Under Kelly’s proposal, a family of four is estimated to save $500 on their grocery bill. Kelly estimated the state’s loss of revenue to be $450 million.
Kansas is one of seven states with a full tax on groceries, and the state rate of 6.5% is the second highest in the country. At least 37 states levy no sales tax on groceries and six more have reduced grocery taxes.
Grocery prices have been rising across the country with the latest consumer price index showing a 5.4% increase in prices from September 2020 to September 2021.
“If Kansas is to thrive and grow, our public policies must attract, retain and support working families,” Schmidt wrote in the letter to Senate President Ty Masterson, R-Andover, and House Speaker Ron Ryckman, R-Olathe. “Our state must be an affordable place to live, work and raise a family. In light of the state’s current budget situation, carefully constructed tax relief that benefits all Kansans by eliminating or at least significantly reducing the sales tax on groceries is possible, necessary and overdue.”
Schmidt’s campaign noted Kelly’s vote in 2010 for a full cent increase in sales tax, a bill Schmidt voted against.
Schmidt was also critical of Kelly for vetoing a 2019 bill that included a one-cent reduction in the sales tax on groceries, among other tax reforms. In vetoing the bill, Kelly argued it would have set the state back to former Gov. Sam Brownback’s tax policies by predominantly providing relief to large, multinational corporations who hoped to evade paying state income taxes on overseas profits.
Kelly said Monday any food sales tax cut measure would need to arrive on her desk without other provisions tacked on.
“I am glad that Derek Schmidt supports our plan to eliminate the sales tax on food,” said House Minority Leader Tom Sawyer, D-Wichita. “Hopefully the Speaker of the House and Senate President will pass it without bogging it down with excessive additional tax cuts for the rich.”
The Kansas Democratic Party highlighted Schmidt’s record of supporting sales tax increases while in the Legislature.

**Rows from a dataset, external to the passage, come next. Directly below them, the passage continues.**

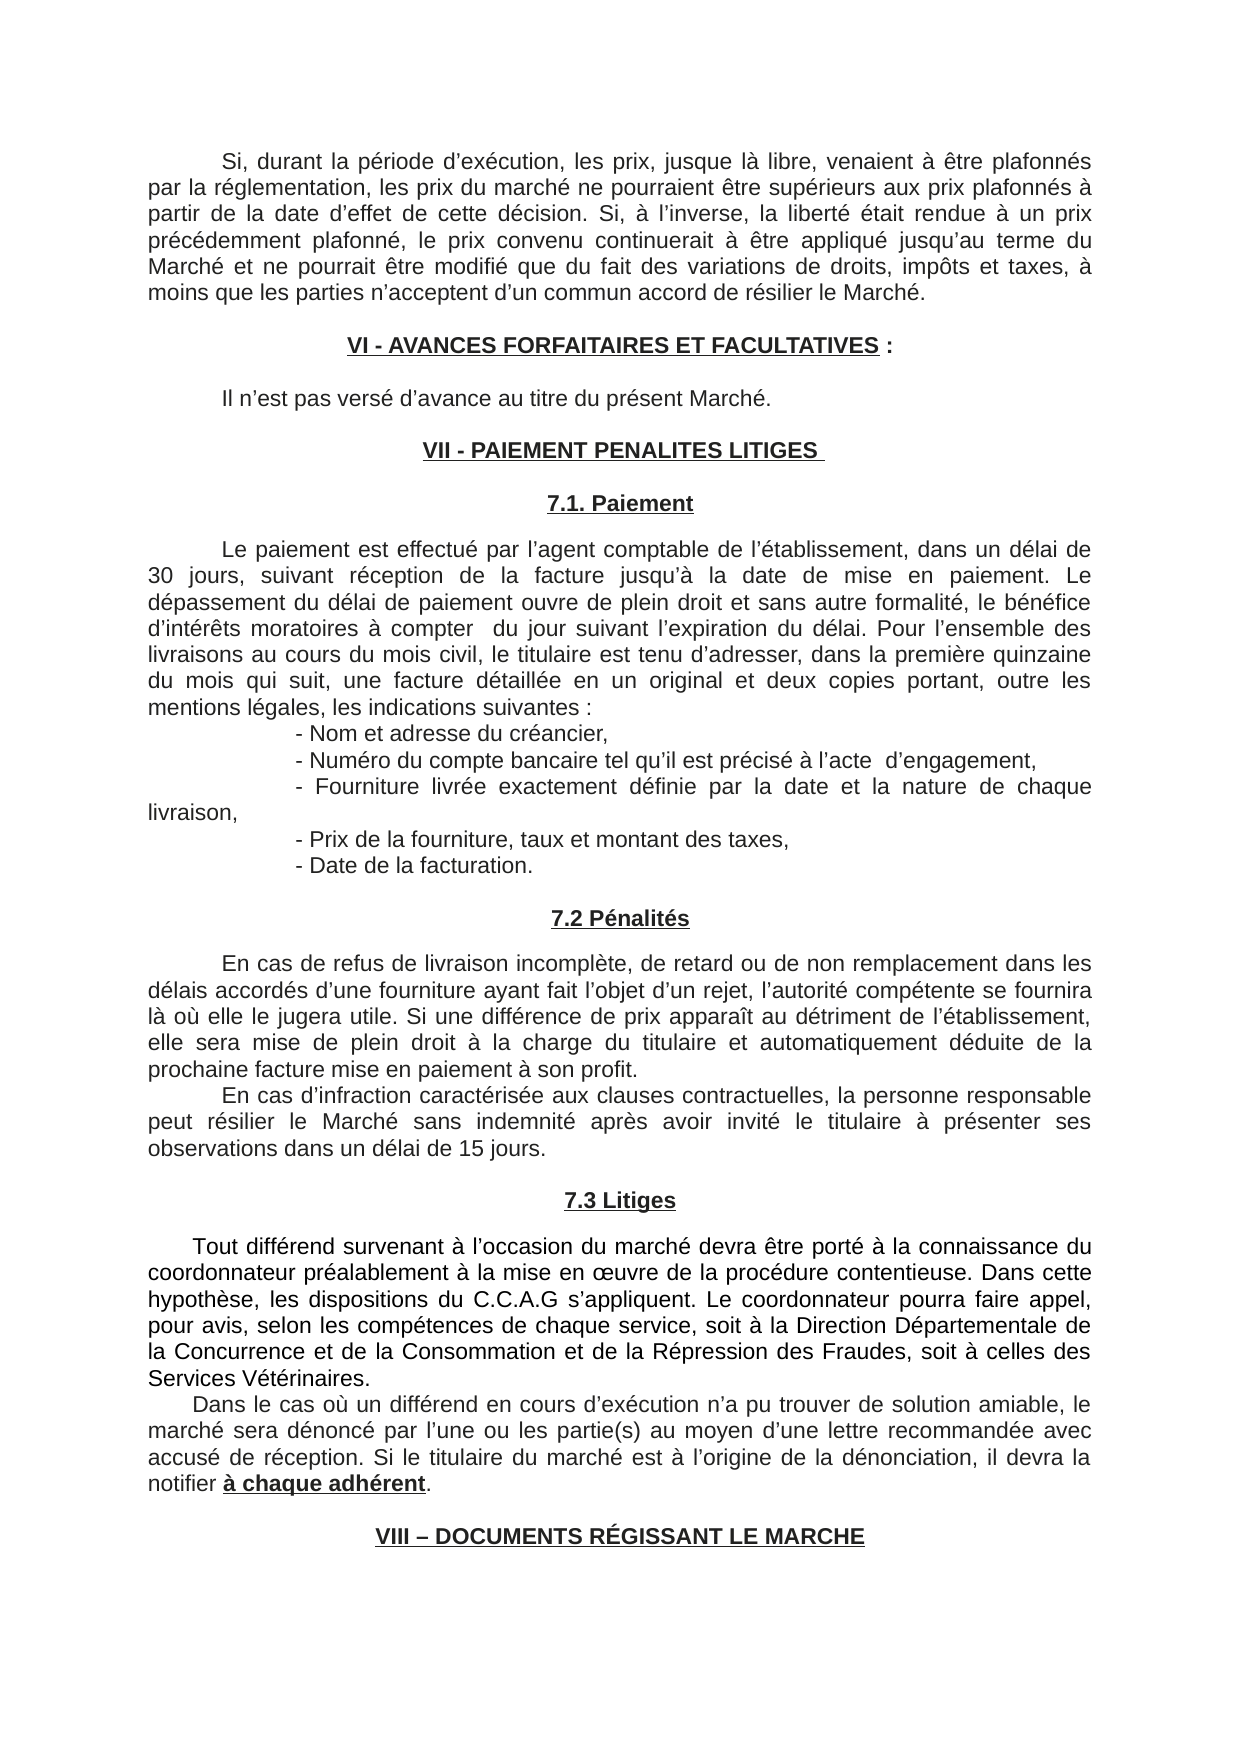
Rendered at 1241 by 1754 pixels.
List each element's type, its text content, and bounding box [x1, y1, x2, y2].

text - Nom et adresse du créancier, [148, 720, 1093, 747]
text En cas de refus de livraison incomplète, de retard ou de non remplacement dans les délais accordés d’une fourniture ayant fait l’objet d’un rejet, l’autorité compétente se fournira là où elle le jugera utile. Si une différence de prix apparaît au détriment de l’établissement, elle sera mise de plein droit à la charge du titulaire et automatiquement déduite de la prochaine facture mise en paiement à son profit. [148, 950, 1093, 1082]
text VI - AVANCES FORFAITAIRES ET FACULTATIVES : [148, 332, 1093, 358]
text Dans le cas où un différend en cours d’exécution n’a pu trouver de solution amiable, le marché sera dénoncé par l’une ou les partie(s) au moyen d’une lettre recommandée avec accusé de réception. Si le titulaire du marché est à l’origine de la dénonciation, il devra la notifier à chaque adhérent. [148, 1391, 1093, 1496]
text 7.2 Pénalités [148, 905, 1093, 931]
text 7.1. Paiement [148, 490, 1093, 517]
text - Fourniture livrée exactement définie par la date et la nature de chaque livraison, [148, 773, 1093, 826]
text - Prix de la fourniture, taux et montant des taxes, [148, 826, 1093, 852]
text VII - PAIEMENT PENALITES LITIGES [148, 437, 1093, 464]
text Il n’est pas versé d’avance au titre du présent Marché. [148, 385, 1093, 411]
text En cas d’infraction caractérisée aux clauses contractuelles, la personne responsable peut résilier le Marché sans indemnité après avoir invité le titulaire à présenter ses observations dans un délai de 15 jours. [148, 1082, 1093, 1161]
text VIII – DOCUMENTS RÉGISSANT LE MARCHE [148, 1523, 1093, 1549]
text 7.3 Litiges [148, 1187, 1093, 1214]
text - Date de la facturation. [148, 852, 1093, 878]
text Tout différend survenant à l’occasion du marché devra être porté à la connaissance du coordonnateur préalablement à la mise en œuvre de la procédure contentieuse. Dans cette hypothèse, les dispositions du C.C.A.G s’appliquent. Le coordonnateur pourra faire appel, pour avis, selon les compétences de chaque service, soit à la Direction Départementale de la Concurrence et de la Consommation et de la Répression des Fraudes, soit à celles des Services Vétérinaires. [148, 1233, 1093, 1391]
text - Numéro du compte bancaire tel qu’il est précisé à l’acte d’engagement, [148, 747, 1093, 773]
text Le paiement est effectué par l’agent comptable de l’établissement, dans un délai de 30 jours, suivant réception de la facture jusqu’à la date de mise en paiement. Le dépassement du délai de paiement ouvre de plein droit et sans autre formalité, le bénéfice d’intérêts moratoires à compter du jour suivant l’expiration du délai. Pour l’ensemble des livraisons au cours du mois civil, le titulaire est tenu d’adresser, dans la première quinzaine du mois qui suit, une facture détaillée en un original et deux copies portant, outre les mentions légales, les indications suivantes : [148, 536, 1093, 720]
text Si, durant la période d’exécution, les prix, jusque là libre, venaient à être plafonnés par la réglementation, les prix du marché ne pourraient être supérieurs aux prix plafonnés à partir de la date d’effet de cette décision. Si, à l’inverse, la liberté était rendue à un prix précédemment plafonné, le prix convenu continuerait à être appliqué jusqu’au terme du Marché et ne pourrait être modifié que du fait des variations de droits, impôts et taxes, à moins que les parties n’acceptent d’un commun accord de résilier le Marché. [148, 148, 1093, 306]
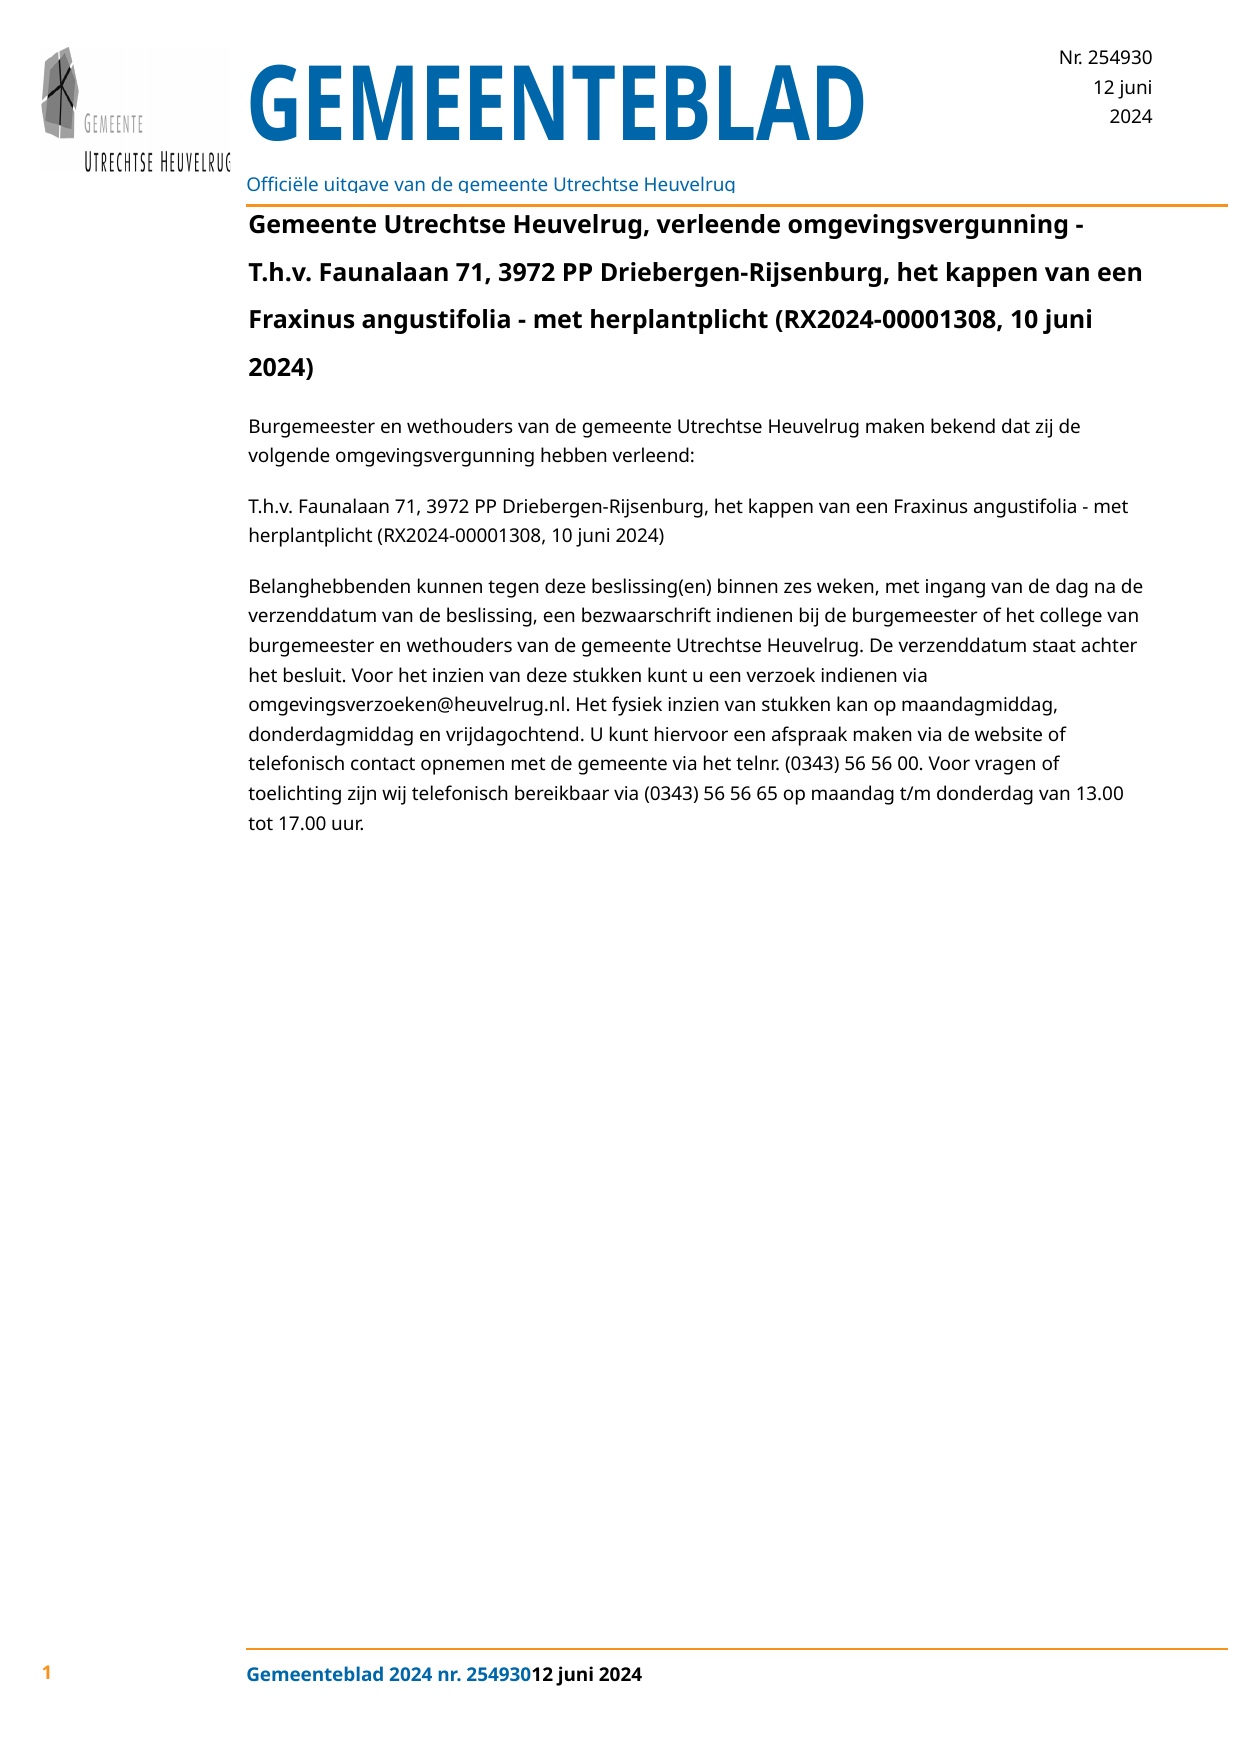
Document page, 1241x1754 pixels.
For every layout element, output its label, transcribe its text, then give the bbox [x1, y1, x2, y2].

text Belanghebbenden kunnen tegen deze beslissing(en) binnen zes weken, met ingang van de dag na de verzenddatum van de beslissing, een bezwaarschrift indienen bij de burgemeester of het college van burgemeester en wethouders van de gemeente Utrechtse Heuvelrug. De verzenddatum staat achter het besluit. Voor het inzien van deze stukken kunt u een verzoek indienen via omgevingsverzoeken@heuvelrug.nl. Het fysiek inzien van stukken kan op maandagmiddag, donderdagmiddag en vrijdagochtend. U kunt hiervoor een afspraak maken via de website of telefonisch contact opnemen met de gemeente via het telnr. (0343) 56 56 00. Voor vragen of toelichting zijn wij telefonisch bereikbaar via (0343) 56 56 65 op maandag t/m donderdag van 13.00 tot 17.00 uur. [248, 573, 1152, 836]
text T.h.v. Faunalaan 71, 3972 PP Driebergen-Rijsenburg, het kappen van een Fraxinus angustifolia - met herplantplicht (RX2024-00001308, 10 juni 2024) [248, 493, 1152, 548]
text Burgemeester en wethouders van de gemeente Utrechtse Heuvelrug maken bekend dat zij de volgende omgevingsvergunning hebben verleend: [248, 413, 1152, 468]
text Gemeente Utrechtse Heuvelrug, verleende omgevingsvergunning - T.h.v. Faunalaan 71, 3972 PP Driebergen-Rijsenburg, het kappen van een Fraxinus angustifolia - met herplantplicht (RX2024-00001308, 10 juni 2024) [248, 207, 1152, 384]
picture [41, 47, 231, 172]
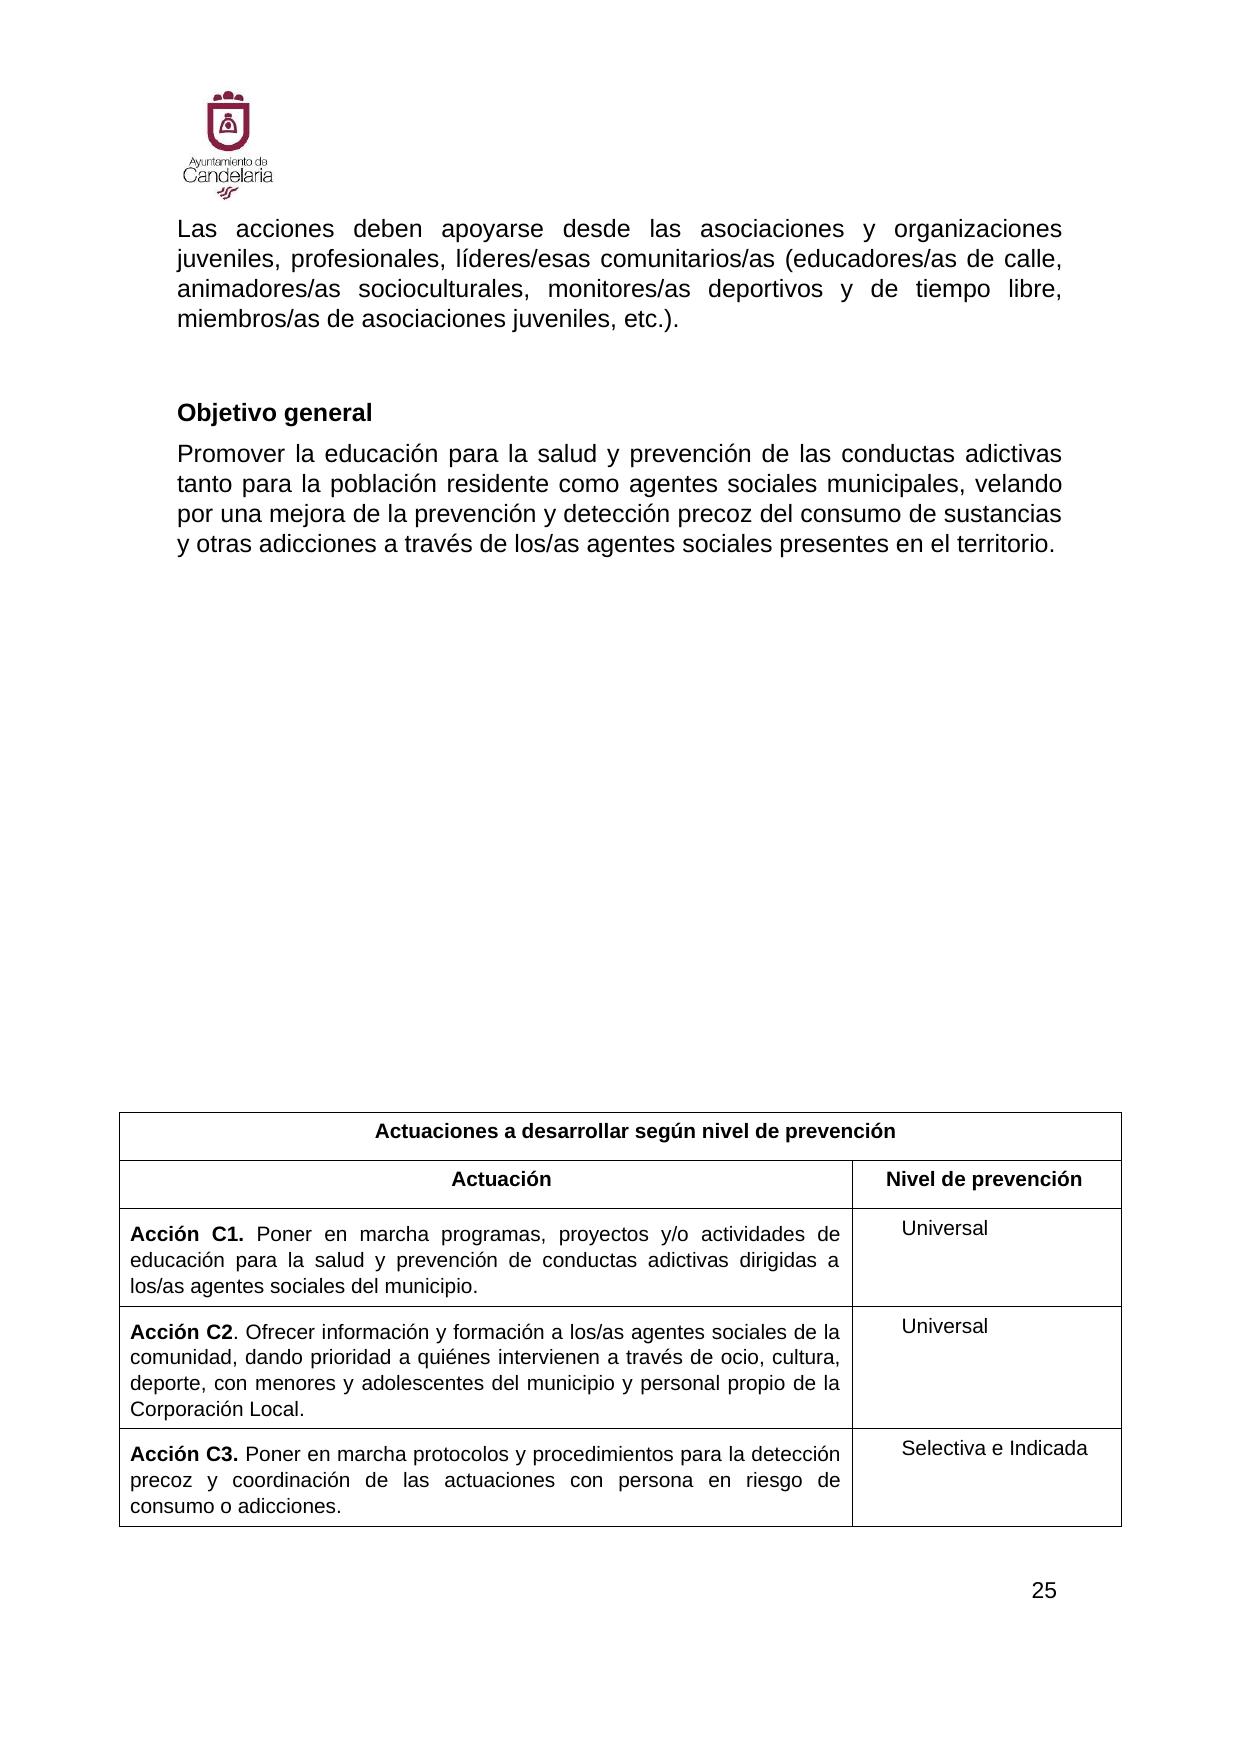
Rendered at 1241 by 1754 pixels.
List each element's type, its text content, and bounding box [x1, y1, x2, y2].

table_cell Universal [853, 1307, 1121, 1428]
table_header Actuaciones a desarrollar según nivel de prevención [120, 1113, 1121, 1160]
text Promover la educación para la salud y prevención de las conductas adictivas tanto para la población residente como agentes sociales municipales, velando por una mejora de la prevención y detección precoz del consumo de sustancias y otras adicciones a través de los/as agentes sociales presentes en el territorio. [177, 439, 1064, 558]
table_cell Actuación [120, 1161, 852, 1208]
table_cell Acción C1. Poner en marcha programas, proyectos y/o actividades de educación para la salud y prevención de conductas adictivas dirigidas a los/as agentes sociales del municipio. [120, 1209, 852, 1306]
table_cell Universal [853, 1209, 1121, 1306]
table_cell Acción C3. Poner en marcha protocolos y procedimientos para la detección precoz y coordinación de las actuaciones con persona en riesgo de consumo o adicciones. [120, 1429, 852, 1526]
text Las acciones deben apoyarse desde las asociaciones y organizaciones juveniles, profesionales, líderes/esas comunitarios/as (educadores/as de calle, animadores/as socioculturales, monitores/as deportivos y de tiempo libre, miembros/as de asociaciones juveniles, etc.). [177, 214, 1064, 332]
subtitle Objetivo general [177, 398, 1082, 427]
table_cell Nivel de prevención [853, 1161, 1121, 1208]
table_cell Acción C2. Ofrecer información y formación a los/as agentes sociales de la comunidad, dando prioridad a quiénes intervienen a través de ocio, cultura, deporte, con menores y adolescentes del municipio y personal propio de la Corporación Local. [120, 1307, 852, 1428]
table_cell Selectiva e Indicada [853, 1429, 1121, 1526]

In 2002, he voted for a package that included an increase in sales tax from 4.9% to 5.3%. In 2005, he voted to allow an increase in local sales tax.
“Despite what Derek Schmidt might say today, he can’t run from his history of raising taxes on Kansas families that goes back decades,” said KDP spokesperson Emma O’Brien. “Derek Schmidt has a track record of looking out for himself and his special interest donors, not Kansas families and Main Street small businesses. His sudden change of heart is nothing more than a bad-faith attempt to play politics, and Kansans can see right through it. Kansans don’t want empty words, they want action, and Derek Schmidt can’t deliver.”
Kansas Action for Children President John Wilson praised the timing of the governor’s announcement as the state experiences strong revenues. He said sales tax worsens income inequality because low-income people must pay a higher share of their income on basic needs like groceries.
“Kansans have experienced one of the highest sales taxes on food in the country for years, a consequence of previous poor state tax policy,” Wilson said. “Now that Kansas has recovered from that policy and has stable revenue, it’s time to invest in Kansas workers and their families with this commonsense policy that has long had bipartisan support.”